- **Work item**:
Please repeat the lines below exactly. Begin with the line containing "Bounding boxes for" and go on through the line containing "List all text".

(Collected data entries)

────

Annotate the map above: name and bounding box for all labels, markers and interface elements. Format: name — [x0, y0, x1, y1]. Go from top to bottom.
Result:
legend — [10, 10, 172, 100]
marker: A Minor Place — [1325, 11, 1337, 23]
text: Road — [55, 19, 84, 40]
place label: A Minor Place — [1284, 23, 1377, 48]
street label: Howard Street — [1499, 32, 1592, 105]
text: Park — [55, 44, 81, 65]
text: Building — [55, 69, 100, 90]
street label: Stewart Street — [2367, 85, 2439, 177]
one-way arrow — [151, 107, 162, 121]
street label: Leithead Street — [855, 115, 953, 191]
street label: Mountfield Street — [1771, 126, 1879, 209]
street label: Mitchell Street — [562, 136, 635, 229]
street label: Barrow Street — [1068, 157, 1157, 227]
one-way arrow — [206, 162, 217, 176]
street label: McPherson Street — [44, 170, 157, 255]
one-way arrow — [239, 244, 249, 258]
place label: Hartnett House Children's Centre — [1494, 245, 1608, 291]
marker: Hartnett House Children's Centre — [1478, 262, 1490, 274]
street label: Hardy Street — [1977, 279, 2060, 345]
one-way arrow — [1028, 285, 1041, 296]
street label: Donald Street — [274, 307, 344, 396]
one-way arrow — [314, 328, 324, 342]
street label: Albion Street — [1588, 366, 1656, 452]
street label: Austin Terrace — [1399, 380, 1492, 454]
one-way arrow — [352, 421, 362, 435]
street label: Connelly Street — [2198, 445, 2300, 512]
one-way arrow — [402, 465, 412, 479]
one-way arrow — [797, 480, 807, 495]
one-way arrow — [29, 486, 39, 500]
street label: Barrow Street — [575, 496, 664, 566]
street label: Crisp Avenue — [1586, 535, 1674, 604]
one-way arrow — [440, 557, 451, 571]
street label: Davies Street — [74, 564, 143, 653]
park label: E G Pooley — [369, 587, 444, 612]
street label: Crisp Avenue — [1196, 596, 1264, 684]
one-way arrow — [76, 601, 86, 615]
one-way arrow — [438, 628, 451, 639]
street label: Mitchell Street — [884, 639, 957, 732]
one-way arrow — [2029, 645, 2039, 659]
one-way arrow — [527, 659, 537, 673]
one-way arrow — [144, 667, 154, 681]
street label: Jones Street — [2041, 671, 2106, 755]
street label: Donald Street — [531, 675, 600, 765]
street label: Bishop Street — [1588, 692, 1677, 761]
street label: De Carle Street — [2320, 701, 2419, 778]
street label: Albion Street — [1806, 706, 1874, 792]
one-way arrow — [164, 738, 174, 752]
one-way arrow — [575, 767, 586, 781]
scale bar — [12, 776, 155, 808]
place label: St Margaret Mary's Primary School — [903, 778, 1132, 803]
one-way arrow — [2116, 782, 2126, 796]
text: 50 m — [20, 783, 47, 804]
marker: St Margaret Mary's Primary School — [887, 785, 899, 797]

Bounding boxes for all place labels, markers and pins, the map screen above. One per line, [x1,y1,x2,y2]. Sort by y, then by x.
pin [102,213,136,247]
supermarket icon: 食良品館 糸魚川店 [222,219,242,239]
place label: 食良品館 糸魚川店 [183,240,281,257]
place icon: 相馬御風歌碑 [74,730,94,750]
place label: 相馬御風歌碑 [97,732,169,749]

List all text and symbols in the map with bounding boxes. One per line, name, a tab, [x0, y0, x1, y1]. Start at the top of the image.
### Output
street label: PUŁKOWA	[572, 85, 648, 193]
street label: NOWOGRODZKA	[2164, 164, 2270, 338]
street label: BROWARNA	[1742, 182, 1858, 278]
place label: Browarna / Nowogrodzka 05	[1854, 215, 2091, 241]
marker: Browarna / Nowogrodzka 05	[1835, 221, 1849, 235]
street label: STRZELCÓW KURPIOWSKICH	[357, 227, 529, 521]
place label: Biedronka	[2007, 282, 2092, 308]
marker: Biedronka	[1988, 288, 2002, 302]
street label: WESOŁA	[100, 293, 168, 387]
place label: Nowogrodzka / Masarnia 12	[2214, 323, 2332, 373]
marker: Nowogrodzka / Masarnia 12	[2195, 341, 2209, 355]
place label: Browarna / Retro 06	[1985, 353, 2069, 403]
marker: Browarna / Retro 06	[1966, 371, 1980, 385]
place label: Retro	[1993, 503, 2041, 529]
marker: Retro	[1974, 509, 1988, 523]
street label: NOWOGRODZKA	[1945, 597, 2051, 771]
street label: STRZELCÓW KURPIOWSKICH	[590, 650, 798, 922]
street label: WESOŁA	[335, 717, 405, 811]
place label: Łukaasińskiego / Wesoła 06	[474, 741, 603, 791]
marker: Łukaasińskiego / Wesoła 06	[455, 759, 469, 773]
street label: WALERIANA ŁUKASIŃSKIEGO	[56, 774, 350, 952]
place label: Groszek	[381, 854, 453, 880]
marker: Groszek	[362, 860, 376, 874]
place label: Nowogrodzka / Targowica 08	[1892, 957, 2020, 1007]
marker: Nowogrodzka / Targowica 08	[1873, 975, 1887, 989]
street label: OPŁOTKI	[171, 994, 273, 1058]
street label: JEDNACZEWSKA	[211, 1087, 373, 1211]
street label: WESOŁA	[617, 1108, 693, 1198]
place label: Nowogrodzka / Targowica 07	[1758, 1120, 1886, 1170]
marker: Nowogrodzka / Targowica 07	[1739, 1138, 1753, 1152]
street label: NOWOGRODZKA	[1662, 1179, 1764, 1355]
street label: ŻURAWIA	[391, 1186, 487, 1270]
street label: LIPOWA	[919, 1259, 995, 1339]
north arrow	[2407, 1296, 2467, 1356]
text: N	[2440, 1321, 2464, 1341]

────

- **Written response**:
Bounding boxes for all place labels, markers and pins, the map screen above. One per line, [x1,y1,x2,y2]. Sort by y, then by x.
pin [102,213,136,247]
supermarket icon: 食良品館 糸魚川店 [222,219,242,239]
place label: 食良品館 糸魚川店 [183,240,281,257]
place icon: 相馬御風歌碑 [74,730,94,750]
place label: 相馬御風歌碑 [97,732,169,749]

List all text and symbols in the map with bounding boxes. One per line, name, a tab, [x0, y0, x1, y1]. Start at the top of the image.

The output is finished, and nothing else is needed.